Lango Camp, Odzala-Kokoua National Park
Guereza colobus are good-looking black and white monkeys which at birth are entirely white in colour. There is a troop that actually lives in and around Lango Camp and to our excitement, we were privileged enough to see a new-born, a snowball that stood out from the dark green canopy forest right above the camp.
Forest elephant occasionally have come to visit Lango Bai. They seem to arrive mainly during the night, and in particular during the full moon. At this time, it is always a good opportunity to try viewing them with a good pair of binoculars. They have also been seen during early mornings from the deck of Lango Camp while the guests are enjoying their early breakfast. Our bai explorations and river activities have proven to be another good opportunity to see these animals.
The Lékoli River is high at the moment, which allows us to navigate to places that were not accessible during the dry season. Fruiting trees along the river attract a lot of primates and we were lucky to experience a few decent sightings of the very shy De Brazza’s monkey. The highlight on the river this month was not one but two sightings of the rare African dwarf crocodile. The croc is so called as it is generally less than a metre long. As they were swimming in fairly clear water, the viewings were outstanding.
Ngaga Camp, Ndzehi Concession
After rainy nights, the gorilla tracking experiences have been very interesting, as the gorillas would sometimes climb trees in the early mornings to catch the first rays of the sun in order to warm up. When they weren’t climbing trees, they would spend some time hanging out in their ‘nests’ amongst the thick marantaceae – which then requires some patience for guide and guests to get the most out of the experience.
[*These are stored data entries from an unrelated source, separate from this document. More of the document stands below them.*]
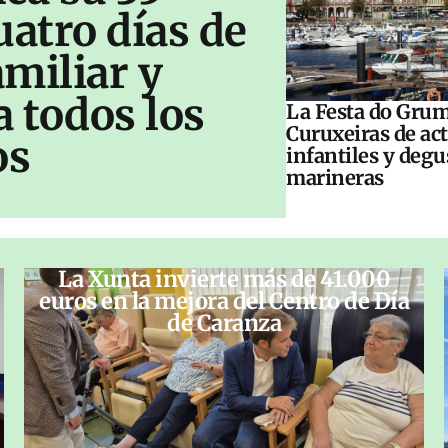
uatro días de
amiliar y
a todos los
La Festa do Grum
Curuxeiras de ac
os
infantiles y deg
marineras
La Xunta invierte más de 41.000
euros en la mejora del Centro de Día
de Caranza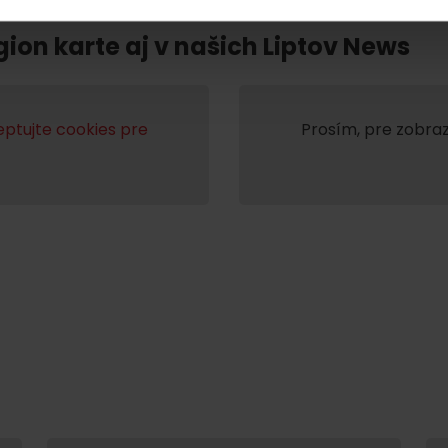
Liptovské tradície
Pramene a vodopád
gion karte aj v našich Liptov News
ptujte cookies pre
Prosím, pre zobraz
TOVA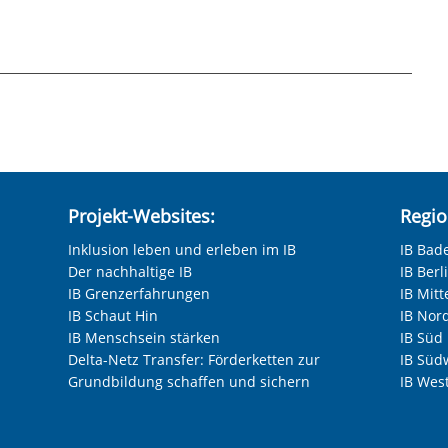
hneten Felder sind Pflichtfelder.
ssen Sie auf den Link unten klicken. Im
en Sie "Marketing"-Tools von YouTube
und Google bei jeder Wiedergabe von Videos
nnen. Daher können wir erst mit Ihrer
Projekt-Websites:
Regio
n. Bei der Wiedergabe erhalten YouTube und
Inklusion leben und erleben im IB
IB Bad
d verarbeiten diese auch zu eigenen Zwecken.
Der nachhaltige IB
IB Ber
ie USA, wo kein gleichwertiges
anzeigen
Nächste F
IB Grenzerfahrungen
IB Mitt
icht ausgeschlossen werden. Alle
IB Schaut Hin
IB Nor
finden Sie in unserer Datenschutzerklärung.
IB Menschsein stärken
IB Süd
n Datenschutzeinstellungen jederzeit
Delta-Netz Transfer: Förderketten zur
IB Süd
Grundbildung schaffen und sichern
IB Wes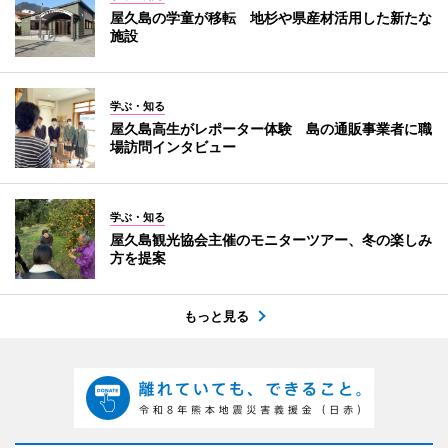
屋久島の学童が移転 地杉や県産材活用した新たな
施設
学ぶ・知る
屋久島高生がレポーター体験 島の通販事業者に職
場訪問インタビュー
学ぶ・知る
屋久島観光協会主催のモニターツアー、冬の楽しみ
方を提案
もっと見る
As there are many trees fruiting at the moment, the gorillas tend to move in areas where there is an important concentration of fruits.
We have been pleasantly surprised to come across a few wild groups of gorillas while tracking the Jupiter and Neptuno groups. It is always a pleasure as well to have a glimpse of or to hear chimpanzees calling while tracking the larger apes.
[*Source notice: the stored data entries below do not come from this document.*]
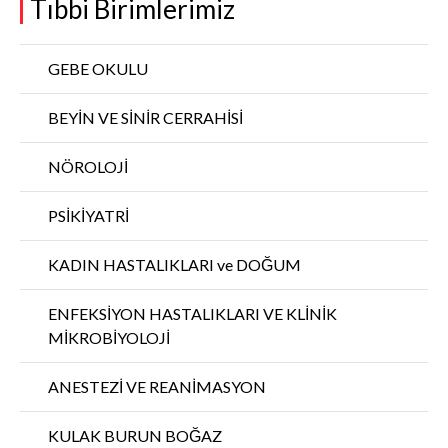
Tıbbi Birimlerimiz
GEBE OKULU
BEYİN VE SİNİR CERRAHİSİ
NÖROLOJİ
PSİKİYATRİ
KADIN HASTALIKLARI ve DOĞUM
ENFEKSİYON HASTALIKLARI VE KLİNİK
MİKROBİYOLOJİ
ANESTEZİ VE REANİMASYON
KULAK BURUN BOĞAZ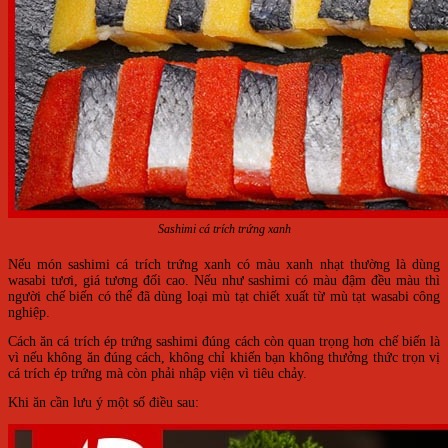
Sashimi cá trích trứng xanh
Nếu món sashimi cá trích trứng xanh có màu xanh nhạt thường là dùng
wasabi tươi, giá tương đối cao. Nếu như sashimi có màu đậm đều màu thì
người chế biến có thể đã dùng loại mù tạt chiết xuất từ mù tạt wasabi công
nghiệp.
Cách ăn cá trích ép trứng sashimi đúng cách còn quan trọng hơn chế biến là
vì nếu không ăn đúng cách, không chỉ khiến bạn không thưởng thức trọn vị
cá trích ép trứng mà còn phải nhập viện vì tiêu chảy.
Khi ăn cần lưu ý một số điều sau: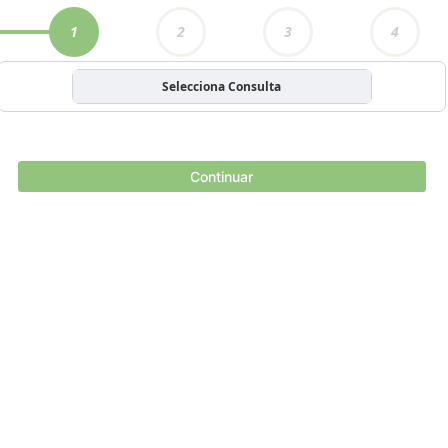
1
2
3
4
Selecciona Consulta
Continuar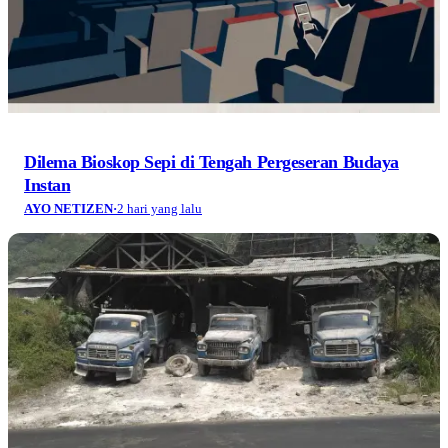
Dilema Bioskop Sepi di Tengah Pergeseran Budaya
Instan
AYO NETIZEN
·
2 hari yang lalu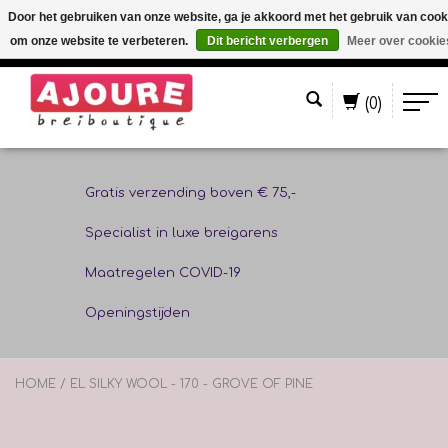
Door het gebruiken van onze website, ga je akkoord met het gebruik van cook
om onze website te verbeteren.
Dit bericht verbergen
Meer over cookie
Nederlands
(0)
Gratis verzending boven € 75,-
Specialist in luxe breigarens
Maatregelen COVID-19
Openingstijden
HOME
/
EL SILKY WOOL - 170 - GROVE OF PINE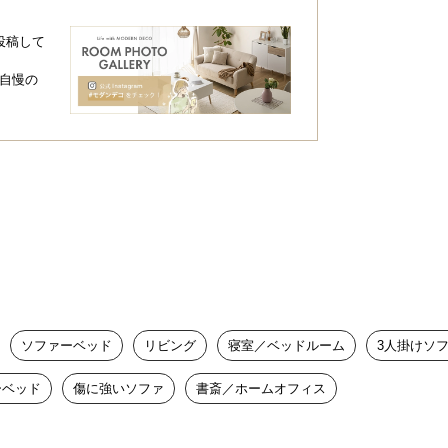
投稿して
自慢の
ソファーベッド
リビング
寝室／ベッドルーム
3人掛けソ
ーベッド
傷に強いソファ
書斎／ホームオフィス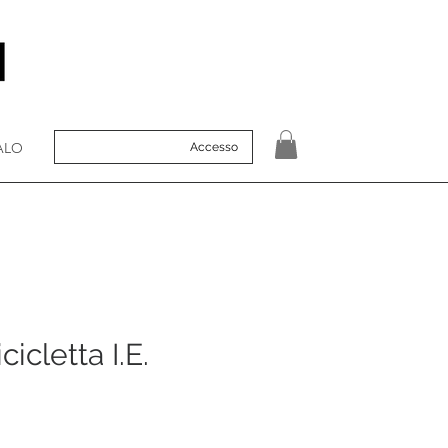
ALO
Accesso
cicletta I.E.
o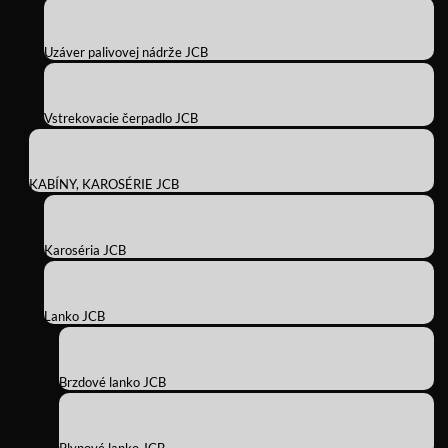
Uzáver palivovej nádrže JCB
Vstrekovacie čerpadlo JCB
KABÍNY, KAROSÉRIE JCB
Karoséria JCB
Lanko JCB
Brzdové lanko JCB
Night walks have been productive with sightings of elegant needle-clawed galago, Demidorff’s galago, African palm civet and African wood owl. Night excursions have also been excellent times to see frogs – particularly tree frogs.
Birding around Ngaga Camp this month was outstanding, especially seeing black-collared lovebirds, African crowned eagle, Cassin’s hawk eagle, yellow-crested woodpecker, black-headed waxbill, and black-bellied seedcracker.
Around Lango Camp we had sightings of long-crested eagle, Goliath heron, blue-breasted kingfisher, blue-headed wood-dove, African finfoot, European honey buzzard, and dark chanting goshawk.